Virtual Exchanges (VEs), in general, and especially Virtual Youth Exchanges (VYEs), are a pedagogic practice in facilitating access to learning opportunities. From our perspective, we will focus on VYEs and on the benefits they can offer to young people. Relying strongly on reciprocity and peer learning, the way VYEs work makes it greatly compatible with non-formal education and supports the implementation of educational activities and opportunities to a large extent. Making it technically possible for its participants to exchange different points of view and opinions on issues highly relevant to youth, it is a great and economic replacement for in-person interaction and collaboration, when working with distant peers becomes a necessity or an opportunity to overcome other obstacles that would make any other alternative unrealistic.
Of course, this has been the case for years, as anyone can easily imagine.
VYEs are nothing new and have grown to become a tool for internationalize learning as early as the beginning of the 2000s. Intercultural initiatives following the cultural clashes of the early years of the new millennium, such as the not-for-profit organization Soliya, have successfully proven to be a great tool for promoting reciprocal intercultural understanding and a safe environment and platform for the exchange of different opinions and beliefs. And even if the COVID-19 pandemic has greatly increased the international youth work field interest in Virtual Youth Exchanges, the Erasmus+ Virtual Exchange initiative dates back to 2018, much before what was then seen as an opportunity became a necessity.
Definitions
Before analyzing in detail the benefits of VYEs and the practical steps it takes to organize one, it is worth understanding what the most widely accepted definitions of VEs are. This is very much needed to clear the table of any ideas and shortcuts leading to mistaking a group video conferencing experience for a full-scale and duly organized VYE.
The Erasmus+ Virtual Exchange initiative defines a VEs as:
“[…] Technology-enabled, facilitated, people-to-people education programs sustained over some time. […] By employing a wide variety of technologies and educational pedagogy, Virtual Exchange makes it possible for every young person to have meaningful, transnational, and intercultural experiences.”

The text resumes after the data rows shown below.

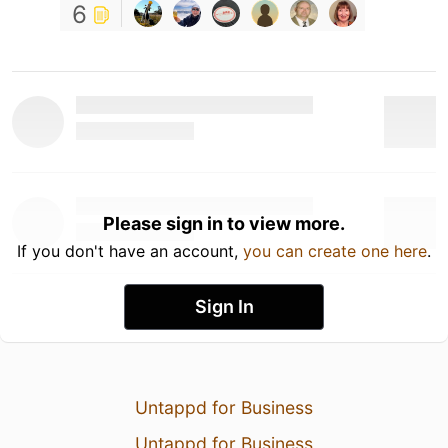
6
Please sign in to view more.
If you don't have an account,
you can create one here
.
Sign In
Untappd for Business
Untappd for Business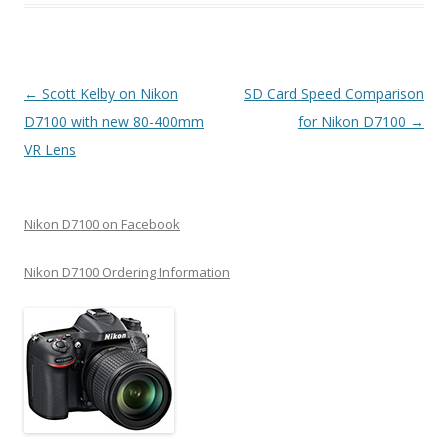
Post
←
Scott Kelby on Nikon
SD Card Speed Comparison
navigation
D7100 with new 80-400mm
for Nikon D7100
→
VR Lens
Nikon D7100 on Facebook
Nikon D7100 Ordering Information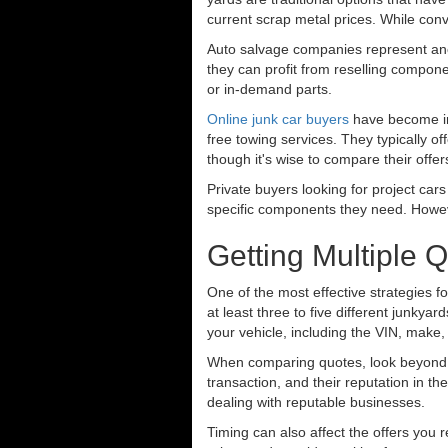
current scrap metal prices. While conv
Auto salvage companies represent anot
they can profit from reselling componen
or in-demand parts.
Online junk car buyers
have become in
free towing services. They typically o
though it's wise to compare their offer
Private buyers looking for project cars
specific components they need. However
Getting Multiple 
One of the most effective strategies for
at least three to five different junky
your vehicle, including the VIN, make,
When comparing quotes, look beyond ju
transaction, and their reputation in 
dealing with reputable businesses.
Timing can also affect the offers you r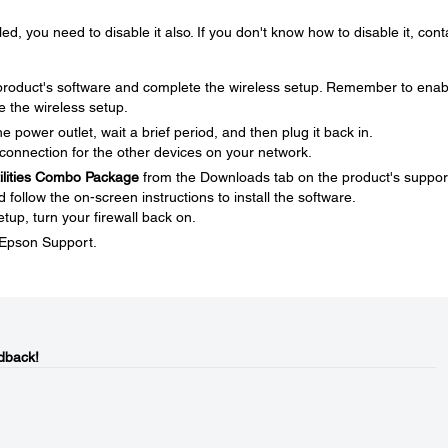
ed, you need to disable it also. If you don't know how to disable it, cont
e product's software and complete the wireless setup. Remember to enab
e the wireless setup.
 power outlet, wait a brief period, and then plug it back in.
connection for the other devices on your network.
tilities Combo Package
from the Downloads tab on the product's suppor
ollow the on-screen instructions to install the software.
tup, turn your firewall back on.
t Epson Support.
dback!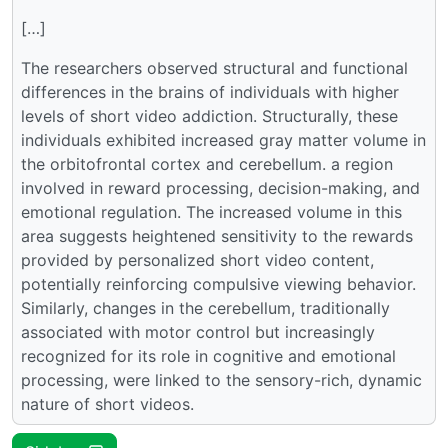
[…]
The researchers observed structural and functional
differences in the brains of individuals with higher
levels of short video addiction. Structurally, these
individuals exhibited increased gray matter volume in
the orbitofrontal cortex and cerebellum. a region
involved in reward processing, decision-making, and
emotional regulation. The increased volume in this
area suggests heightened sensitivity to the rewards
provided by personalized short video content,
potentially reinforcing compulsive viewing behavior.
Similarly, changes in the cerebellum, traditionally
associated with motor control but increasingly
recognized for its role in cognitive and emotional
processing, were linked to the sensory-rich, dynamic
nature of short videos.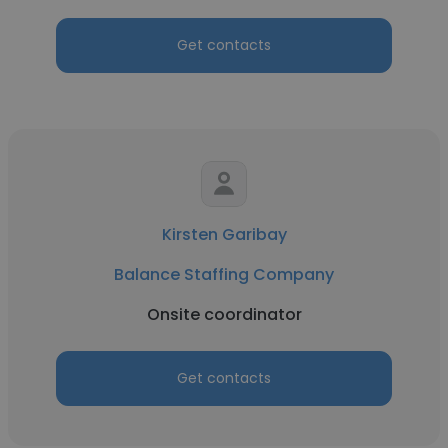
Get contacts
Kirsten Garibay
Balance Staffing Company
Onsite coordinator
Get contacts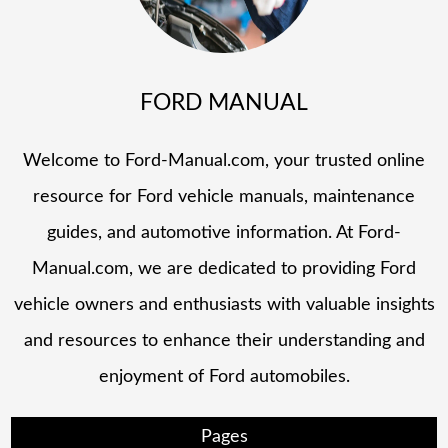
FORD MANUAL
Welcome to Ford-Manual.com, your trusted online
resource for Ford vehicle manuals, maintenance
guides, and automotive information. At Ford-
Manual.com, we are dedicated to providing Ford
vehicle owners and enthusiasts with valuable insights
and resources to enhance their understanding and
enjoyment of Ford automobiles.
Pages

It is of paramount importance to highlight the focus of the peer-to-peer pedagogical approach, the need for specific facilitation, and the duration of a VE. All these details make a huge difference with whatever group video call or webinar. These are the main variables to take into account when trying to understand the benefits of a VYE and how to implement one.
Soliya, probably the organization with the longest experience with this tool in the world, places great importance on considering VEs as: “High impact inter-and cross-cultural education facilitated through digital technology,” adding the relevance of using VEs as a tool to promote inter and cross-cultural understanding and experiences.

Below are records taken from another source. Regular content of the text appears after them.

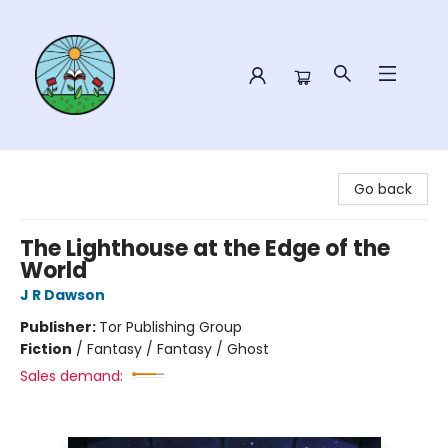
Sower Books
Go back
The Lighthouse at the Edge of the
World
J R Dawson
Publisher:
Tor Publishing Group
Fiction
/
Fantasy / Fantasy / Ghost
Sales demand: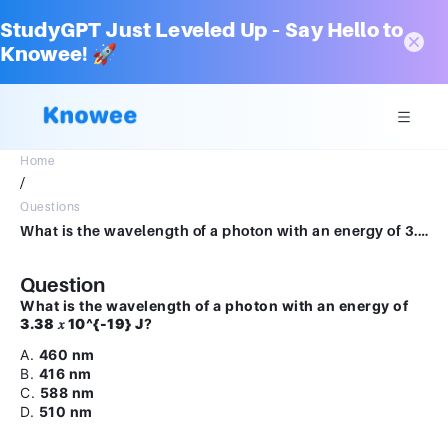
StudyGPT Just Leveled Up – Say Hello to
Knowee! 🚀
Home
/
Questions
What is the wavelength of a photon with an energy of 3.38 𝑥x 10-19 J?A.460 nmB.416 nmC.588 nmD.510 nm
Question
What is the wavelength of a photon with an energy of
3.38 𝑥 10^{-19} J
?
A.
460 nm
B.
416 nm
C.
588 nm
D.
510 nm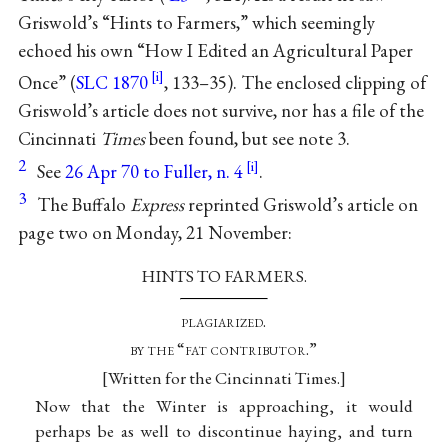
Griswold’s “Hints to Farmers,” which seemingly
echoed his own “How I Edited an Agricultural Paper
Once” (
SLC 1870
, 133–35). The enclosed clipping of
Griswold’s article does not survive, nor has a file of the
Cincinnati
Times
been found, but see note 3.
2
See
26 Apr 70 to Fuller, n. 4
.
3
The Buffalo
Express
reprinted Griswold’s article on
page two on Monday, 21 November:
HINTS TO FARMERS.
plagiarized
.
by the “fat contributor
.”
Written for the Cincinnati Times.
Now that the Winter is approaching, it would
perhaps be as well to discontinue haying, and turn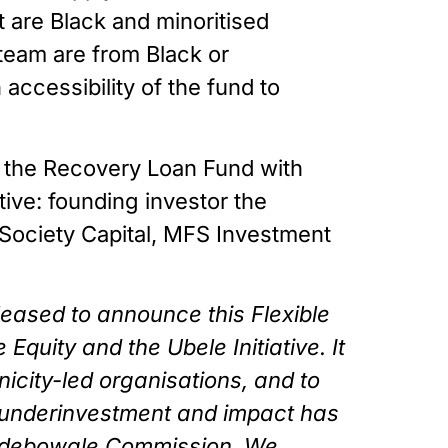
 are Black and minoritised 
eam are from Black or 
ccessibility of the fund to 
 the Recovery Loan Fund with 
ive: founding investor the 
Society Capital, MFS Investment 
leased to announce this Flexible 
uity and the Ubele Initiative. It 
icity-led organisations, and to 
 underinvestment and impact has 
 Adebowale Commission. We 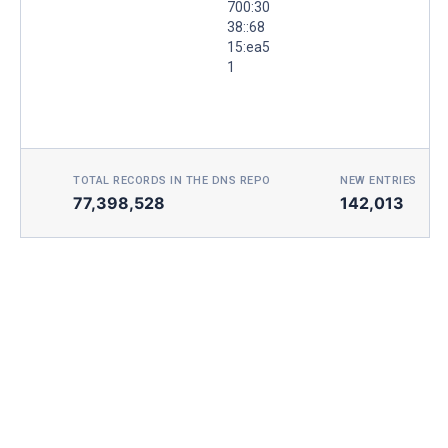
700:30
38::68
15:ea5
1
TOTAL RECORDS IN THE DNS REPO
NEW ENTRIES TOD
77,398,528
142,013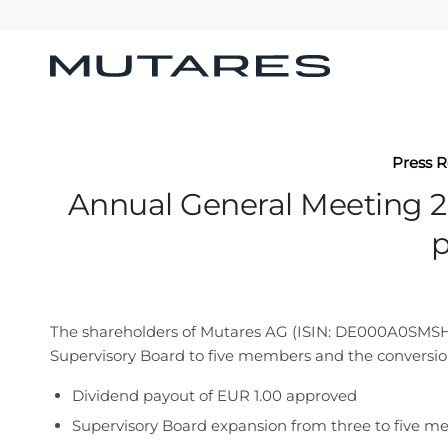
Press R
Annual General Meeting 2
p
The shareholders of Mutares AG (ISIN: DE000A0SMSH2)
Supervisory Board to five members and the conversion
Dividend payout of EUR 1.00 approved
Supervisory Board expansion from three to five m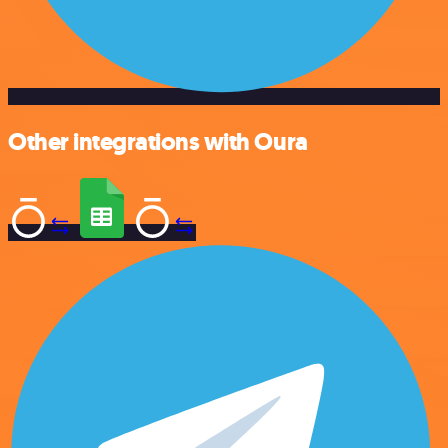
Other integrations with Oura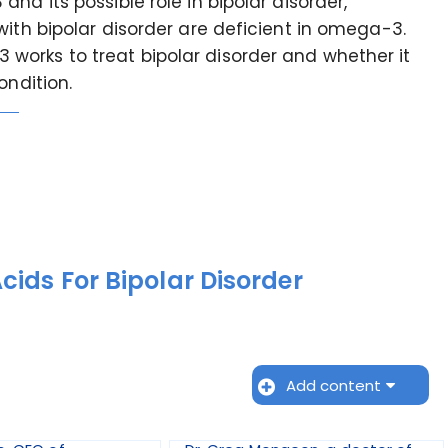
nd its possible role in bipolar disorder,
with bipolar disorder are deficient in omega-3.
orks to treat bipolar disorder and whether it
ondition.
ids For Bipolar Disorder
Add content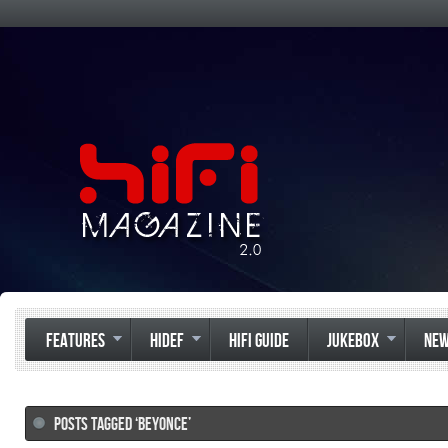
FEATURES
HIDEF
HIFI GUIDE
JUKEBOX
NE
POSTS TAGGED ‘BEYONCE’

The Erasmus+ Virtual Exchange concept description further explains how a Virtual Exchange differs from other online learning formats by stressing the importance of four more variables that make it a unique form of learning:
- Experiential learning
- People-to-people interaction
- Soft skills
- Learner-led learning
These very same variables are the basis of all the more traditional in-presence residential learning opportunities, such as youth exchanges, which are very typical of our field. It becomes clear that a valid quality-driven VYE must also be based on the same values and general pedagogical approaches to differentiate itself from other online learning methods.
If, for instance, we take a moment to think about a self-paced learning online course we can easily see the lack of interpersonal interaction which makes non-formal education in the field of youth so unique and effective. If we lack a true peer learning approach, even experiential learning becomes extremely difficult to implement online.

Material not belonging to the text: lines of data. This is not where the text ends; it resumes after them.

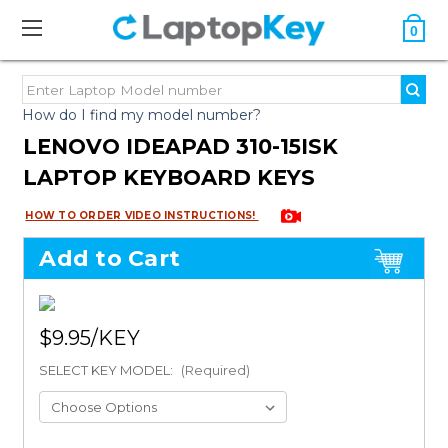
0
How do I find my model number?
LENOVO IDEAPAD 310-15ISK
LAPTOP KEYBOARD KEYS
HOW TO ORDER VIDEO INSTRUCTIONS!
Add to Cart
$9.95
SELECT KEY MODEL:
(Required)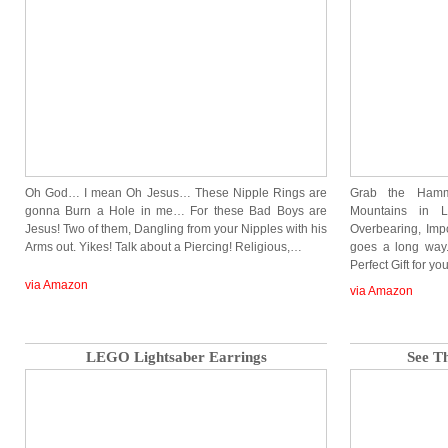
Oh God… I mean Oh Jesus… These Nipple Rings are
Grab the Ham
gonna Burn a Hole in me… For these Bad Boys are
Mountains in L
Jesus! Two of them, Dangling from your Nipples with his
Overbearing, Imp
Arms out. Yikes! Talk about a Piercing! Religious,…
goes a long way.
Perfect Gift for yo
via Amazon
via Amazon
LEGO Lightsaber Earrings
See T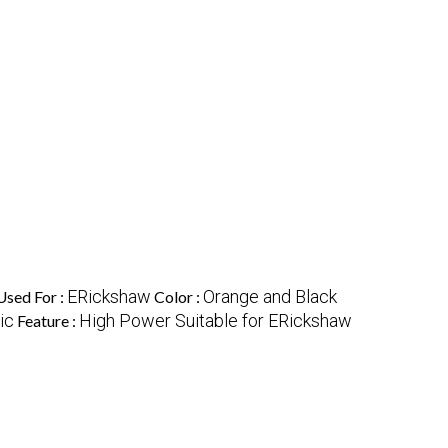
ERickshaw
Orange and Black
Used For :
Color :
ic
High Power Suitable for ERickshaw
Feature :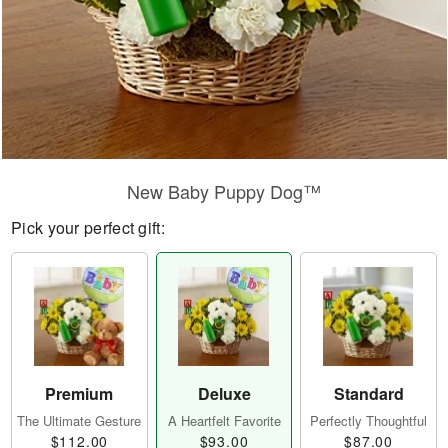
New Baby Puppy Dog™
Pick your perfect gift:
Premium
Deluxe
Standard
The Ultimate Gesture
A Heartfelt Favorite
Perfectly Thoughtful
$112.00
$93.00
$87.00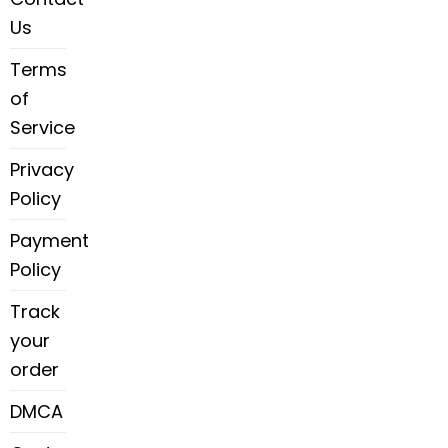
Us
Terms
of
Service
Privacy
Policy
Payment
Policy
Track
your
order
DMCA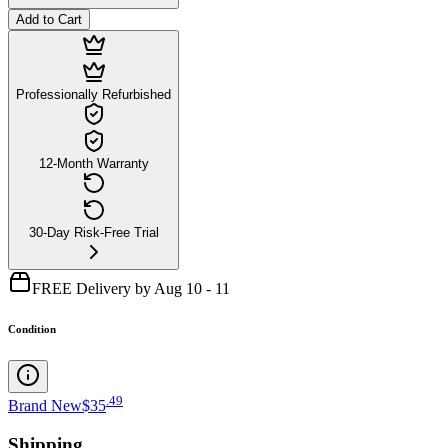
Add to Cart
Professionally Refurbished
12-Month Warranty
30-Day Risk-Free Trial
FREE Delivery by Aug 10 - 11
Condition
.
49
Brand New
$35
Shipping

A MOOC course will, even with its hundreds of learners (or maybe, because of its hundreds of learners), definitely not create the safe environment needed for a fruitful person-to-person learning collaboration.
An online webinar may be addressed to a smaller group of participants but it is normally based on the transfer of knowledge from a speaker (expert/teacher/keynote speaker…) to the audience and it lacks the learner-led approach, at least to the extent that it can characterize a VYE. The soft skills resulting from experiential and peer learning cannot be gained in the same way in any of these kinds of online learning settings as they can in a VYE. It’s just a different story!